Publié le 11 février 2015

SÉANCE THÉMATIQUE :

« La douleur »

Organisateurs : Patrice QUENEAU et Alain SERRIE

 

Communications

 

Aux confins de la neurologie et de la rhumatologie par Richard TRÈVES (Membre correspondant de l’Académie nationale de médecine)

Le clinicien, le rhumatologue en particulier, sont confrontés aux douleurs neuropathiques au cours des affections rhumatologiques. Ses dernières sont légions, et non seulement les névralgies d’origine discale ou post-opératoire, les syndromes tunnellaires ou le syndrome douloureux régional complexe de type II ou les fausses sciatiques par syndrome cordonal postérieur. Il existe même une question nouvelle : la lombalgie d’origine neuropathique. C’est dire s’il faut franchir les limites de l’interrogatoire classique et rechercher par exemple, à l’aide du questionnaire « douleurs neuropathiques » appelé DN4, la composante neuropathique, surtout lorsqu’elle avance masquée chez un patient atteint d’une affection rhumatologique. Il va de soi que les conséquences thérapeutiques en sont modifiées.

La douleur comme un modèle de désordre émotionnel et cognitif par Bernard LAURENT (Membre correspondant de l’Académie nationale de médecine)

La douleur aiguë est le meilleur exemple d’émotion : l’imagerie cérébrale montre que la matrice d’intégration responsable de la souffrance physique n’est pas celle de l’entrée du stimulus mais des régions insulaires et fronto-cingulaires communes au système émotionnel qui répondent aussi bien à la thermode qu’à la souffrance d’exclusion sociale. La douleur chronique succède souvent à un stress post-traumatique de l’enfance et les travaux d’imagerie révèle alors des modifications anatomiques des systèmes frontaux de contrôle de la douleur alors que le conditionnement douloureux et émotionnel, réflexe dépendant de l’amygdale, est libéré. Le lien avec la cognition est aussi fort et de nombreux travaux mettent en avant le déficit des stratégies adoptées par le « douloureux chronique » (catastrophisme, kinésiophobie, représentations erronée, etc.). Mais la douleur et le stress modifient la cognition, l’anticipation, la résolution de problèmes, et le patient est ainsi dans un cercle vicieux mal compris des soignants et il mérite une prise en charge émotionnelle et cognitive en parallèle des antalgiques trop souvent distribués sans retenue.

La prise en charge de la douleur chronique : un problème de société par Alain SERRIE (Membre correspondant de l’Académie nationale de médecine)

La douleur est un véritable enjeu de santé publique, critère de qualité et d’évolution d’un système de santé : c’est un problème majeur de société.
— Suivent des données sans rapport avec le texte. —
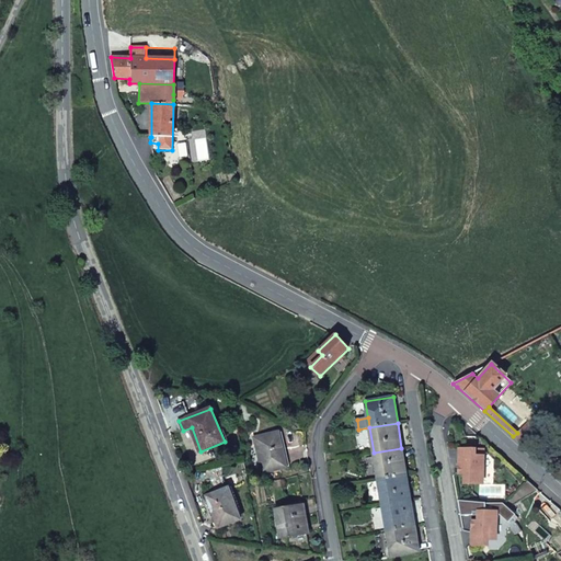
[(513,436),(526,448),(539,435),(526,423),(517,433),(513,436)]
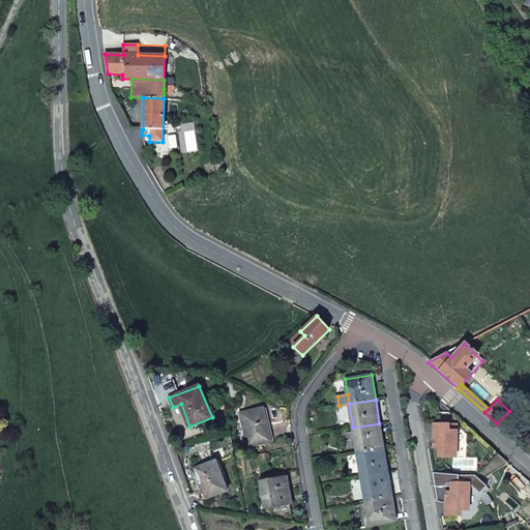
[(264,408),(241,413),(248,446),(271,441),(264,408)]
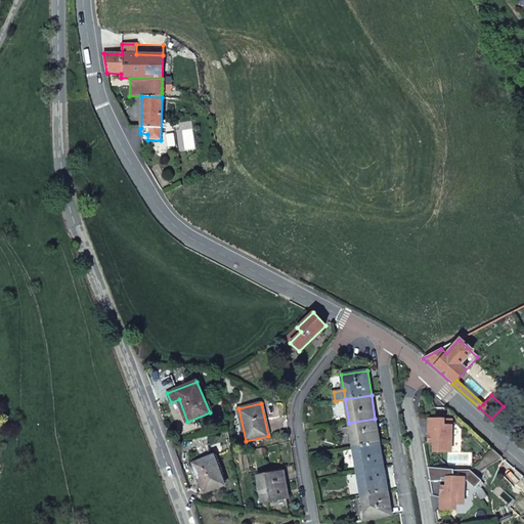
[(443,421),(428,420),(428,430),(433,430),(433,443),(433,452),(450,452),(451,415),(443,415),(443,421)]
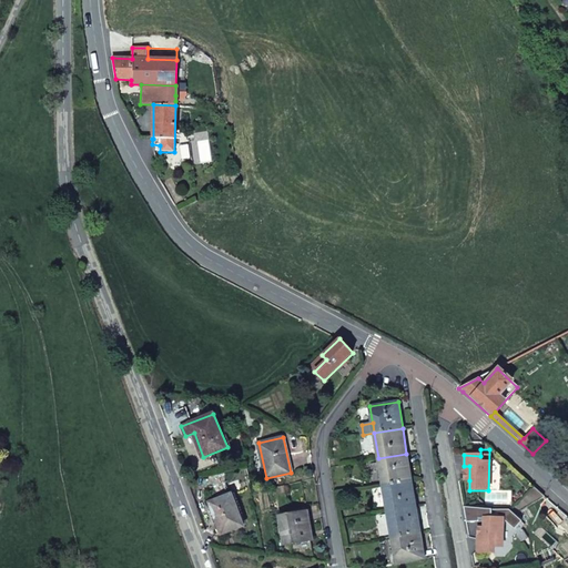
[(411,478),(406,454),(378,458),(383,484),(411,478)]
Sa prise en charge répond à un objectif humaniste, éthique et de dignité de l’homme en raison des retentissements physiques et psychiques. Elle induit un handicap qui exclut progressivement ou brutalement le patient de la société. La douleur physique et la souffrance morale ressentie à tous les âges de la vie rendent plus vulnérables les personnes fragilisées par la maladie. Les douleurs chroniques rebelles sont sources d’incapacités, de handicaps, d’invalidité et d’altérations majeures de la qualité de vie. Les résultats de l’enquête STOPNET  réalisée en 2004 montrent que 31,7 % [IC95 : 31,1-32,3] des 24 497 personnes de plus de 18 ans interrogées ont des douleurs chroniques quotidiennes. 6,9 % [IC95 : 6,6-7,2] ont une douleur chronique associée à des signes neuropathiques, 65 % d’entre eux ont moins de 60 ans, la majorité sont en arrêt maladie prolongée (> 6 mois), voire en invalidité de première et deuxième catégorie.

Les progrès de la médecine ont permis la guérison de certaines maladies graves, mais aussi la transformation de maladies aiguës en maladies chroniques. Le résultat est une augmentation de l’espérance de vie parfois sans maladie, mais cette survie peut être aussi accompagnée de maladie ou de handicap.

Les progrès, la douleur et la souffrance, la fin de vie, l’éthique seront les axes des réflexions fondamentales de demain.